Culbertson v. Celebrezze

GRUBB, District Judge.

On motion by the defendant for summary judgment.

This action was brought to review and set aside a decision of the defendant denying disability benefits to the plaintiff under the Social Security Act. Jurisdiction to review is vested by Title 42 U.S. C., Social Security Act, as amended, Section 405(g).

Under the statute, the findings, if supported by substantial evidence, are conclusive. The answer of the defendant, in compliance with the statute, contains the transcript, exhibits, and orders.

In E. Edelmann & Company v. Federal Trade Commission, 239 F.2d 152, 154 (7th Cir. 1956), the Court, quoting from Consolidated Edison Co. of New York v. National Labor Relations Board, 305 U.S. 197, 59 S.Ct. 206, 83 L.Ed. 126 (1938), stated that substantial evidence “means such relevant evidence as a reasonable mind might accept as adequate to support a conclusion.”

In holding that the finding of the Social Security Board or examiner must be accepted by the court, the court points out in Rhoads v. Folsom, 252 F.2d 377 (7th Cir. 1958), that the question is whether the finding is substantially supported on the entire record. Basic also is the fact that great weight must be given to the evaluation of oral testimony by the tribunal which heard the testimony and saw the witnesses.

The Appeals Council of the Bureau of Hearings and Appeals stated that after careful consideration, plaintiff’s request to review the Hearing Examiner’s decision had been denied, and that the Hearing Examiner’s decision stands as the final administrative decision on the claim. The Hearing Examiner’s decision is six and one-half pages long, single spaced. No point would be served here by quoting the decision. The evidence recited in it supporting the findings is in the opinion of the Court substantial.

The factual question passed upon was whether the plaintiff was under a disability as defined in the Act, which disability began on or before March 31, 1948, and continued thereafter to the date of her application. The statutory requirement is that there be an inability to engage in any substantial gainful activity by reason of medically determined physical or mental impairment, which impairment must be established by obvious evidence to the pertinent period; namely, the period prior to March 31, 1948.

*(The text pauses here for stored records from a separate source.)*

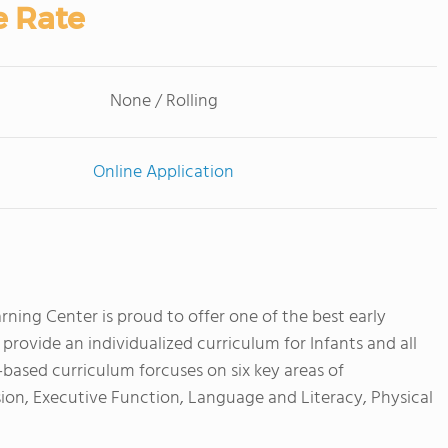
e Rate
None / Rolling
Online Application
ning Center is proud to offer one of the best early
rovide an individualized curriculum for Infants and all
-based curriculum forcuses on six key areas of
ion, Executive Function, Language and Literacy, Physical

This case represents a very sad and unfortunate situation for the plaintiff. She did have some symptoms during that period, which symptoms may have been the early signs of multiple sclerosis which at a much later period disabled her. However, it was the duty of the Bureau, and it is the duty of the Court, to administer the law as Congress enacted it. The medical reports filed may be summarized as follows:

Misericordia Hospital, in a report dated November 8, 1961, states that the illness occurred December 1950; that the medical evidence in the file fails to demonstrate an impairment so severe as to rule out all gainful work in March of 1948. The plaintiff stopped work in 1943 to raise a family. She had four children. Her children were born in 1943, 1946. 1948, and 1950.

Dr. S. E. Biller, physician, in a report dated July 21, 1961, stated that she was admitted to Misericordia Hospital on December 5, 1950, with a history of having noted some difficulty in walking upstairs about “4 or 5 months ago.” He made a diagnosis of multiple sclerosis. Dr. Jules Levin saw her in consultation with him on December 9, 1950.

Without attempting to summarize or review the testimony in this case, which is summarized in the decision of the Hearing Examiner, it should be pointed *210out that on plaintiff’s own testimony she stopped work in 1943 to raise a family. She had four children. While on occasion she noticed a dragging of her right leg, she testified that this did not interfere with her housework or the raising of her children. She testified that at the time her fourth child was bom in 1950, both her arms and legs were all right. Full use of the hands was maintained until about 1955. She testified that during the period 1949-1950 she could clean house, iron, dust, cook, take care of her four children, give the baby a bath, make breakfast, wash clothes, dress herself, darn socks, and perform general housework.

It is therefore the opinion of the Court, based upon the entire record, that there was substantial evidence to support the findings. Defendant’s motion for summary judgment should be and it is hereby granted.